Management Discussion
- Approximately 70% of our sales are denominated in the U.S. dollar. In certain countries, however, we also invoice and collect in various foreign currencies, principally euro, British pound, Japanese yen, Australian dollar and Chinese renminbi. In addition, we incur and pay operating expenses in currencies other than the U.S. dollar. As a result, our financial statements, including our revenue, operating expenses, unearned revenue and the resulting cash flows derived from the U.S. dollar equivalent of foreign currency transactions, are affected by foreign exchange fluctuations.
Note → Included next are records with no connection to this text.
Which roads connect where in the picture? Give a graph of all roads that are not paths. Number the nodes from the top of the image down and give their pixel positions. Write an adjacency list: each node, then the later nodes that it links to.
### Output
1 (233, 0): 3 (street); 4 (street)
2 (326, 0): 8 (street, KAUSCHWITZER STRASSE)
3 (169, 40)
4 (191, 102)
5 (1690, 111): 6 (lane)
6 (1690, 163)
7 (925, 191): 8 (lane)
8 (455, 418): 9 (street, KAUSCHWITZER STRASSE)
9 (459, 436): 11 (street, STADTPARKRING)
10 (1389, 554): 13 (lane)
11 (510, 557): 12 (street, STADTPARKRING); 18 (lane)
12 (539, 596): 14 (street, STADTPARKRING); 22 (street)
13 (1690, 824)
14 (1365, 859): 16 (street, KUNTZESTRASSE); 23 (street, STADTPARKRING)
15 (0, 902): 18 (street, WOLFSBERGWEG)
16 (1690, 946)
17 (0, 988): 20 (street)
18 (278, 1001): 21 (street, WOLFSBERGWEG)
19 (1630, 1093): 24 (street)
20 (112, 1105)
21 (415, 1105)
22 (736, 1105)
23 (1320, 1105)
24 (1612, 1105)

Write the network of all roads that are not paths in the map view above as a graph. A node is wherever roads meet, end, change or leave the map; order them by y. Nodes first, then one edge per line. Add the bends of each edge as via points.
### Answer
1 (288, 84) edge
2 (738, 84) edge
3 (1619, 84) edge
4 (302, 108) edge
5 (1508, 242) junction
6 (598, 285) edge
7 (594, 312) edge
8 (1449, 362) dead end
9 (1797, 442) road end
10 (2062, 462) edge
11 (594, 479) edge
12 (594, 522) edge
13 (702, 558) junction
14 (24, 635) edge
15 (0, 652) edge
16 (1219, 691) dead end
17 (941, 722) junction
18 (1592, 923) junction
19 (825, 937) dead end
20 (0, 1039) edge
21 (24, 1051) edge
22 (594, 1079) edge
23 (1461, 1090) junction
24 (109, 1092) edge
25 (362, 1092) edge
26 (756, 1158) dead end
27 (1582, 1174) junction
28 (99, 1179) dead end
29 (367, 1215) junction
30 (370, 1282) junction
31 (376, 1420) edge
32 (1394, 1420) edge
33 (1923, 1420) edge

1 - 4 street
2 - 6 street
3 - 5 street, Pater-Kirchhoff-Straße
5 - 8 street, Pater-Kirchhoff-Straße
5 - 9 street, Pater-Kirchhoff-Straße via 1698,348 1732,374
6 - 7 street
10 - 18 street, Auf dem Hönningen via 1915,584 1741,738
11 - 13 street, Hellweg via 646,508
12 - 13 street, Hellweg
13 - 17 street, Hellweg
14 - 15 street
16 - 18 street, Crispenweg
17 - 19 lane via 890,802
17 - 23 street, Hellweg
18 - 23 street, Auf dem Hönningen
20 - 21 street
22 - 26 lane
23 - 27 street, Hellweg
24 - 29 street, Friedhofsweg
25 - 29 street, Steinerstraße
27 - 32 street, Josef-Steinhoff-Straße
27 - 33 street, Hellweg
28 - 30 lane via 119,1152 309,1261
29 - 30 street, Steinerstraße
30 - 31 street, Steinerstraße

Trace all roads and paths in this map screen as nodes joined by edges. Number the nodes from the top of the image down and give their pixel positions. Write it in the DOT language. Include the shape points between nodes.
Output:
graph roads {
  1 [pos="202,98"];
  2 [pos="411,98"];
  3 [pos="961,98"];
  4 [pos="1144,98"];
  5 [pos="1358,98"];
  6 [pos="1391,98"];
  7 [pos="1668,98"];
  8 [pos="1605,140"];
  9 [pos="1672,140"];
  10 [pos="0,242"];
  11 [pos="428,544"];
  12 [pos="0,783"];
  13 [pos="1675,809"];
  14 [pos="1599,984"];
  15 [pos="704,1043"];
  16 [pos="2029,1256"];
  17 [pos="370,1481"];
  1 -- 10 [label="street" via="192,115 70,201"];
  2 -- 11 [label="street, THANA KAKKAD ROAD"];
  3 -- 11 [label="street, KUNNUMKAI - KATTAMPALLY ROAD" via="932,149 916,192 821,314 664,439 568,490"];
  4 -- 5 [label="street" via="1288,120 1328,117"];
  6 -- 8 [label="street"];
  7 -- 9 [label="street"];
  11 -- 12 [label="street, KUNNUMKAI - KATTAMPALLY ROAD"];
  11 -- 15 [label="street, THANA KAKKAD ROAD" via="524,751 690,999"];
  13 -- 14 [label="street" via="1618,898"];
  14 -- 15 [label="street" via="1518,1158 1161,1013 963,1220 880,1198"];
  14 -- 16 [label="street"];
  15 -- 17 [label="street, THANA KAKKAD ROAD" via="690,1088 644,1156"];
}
- License revenue relating to the sale of on-premises licenses that are part of a multi-year contract is generally recognized upon delivery of the underlying license, whereas revenue derived from our subscription and SaaS offerings is generally recognized over time as customers consume the services or ratably over the term of the subscription, commencing upon provisioning of the service. Our subscription offerings consisted primarily of our VMware Cloud Provider Program (“VCPP”) and VMware Tanzu offerings, and our SaaS offerings consisted primarily of our VMware Aria, Workspace ONE, VMware Carbon Black Cloud and VMware Cloud on AWS offerings. Subscription and SaaS offerings generally have a duration of one month, one-year, or three-years and are invoiced to the customers either upfront, annually, quarterly or monthly.
- As customers adopt our subscription and SaaS offerings, license and software maintenance revenue has been, and may continue to be, lower and subject to greater fluctuation in the future, driven by a higher proportion of our sales occurring through our subscription and SaaS offerings as well as the variability of large deals between fiscal quarters. Such large deals historically have had a large license revenue impact.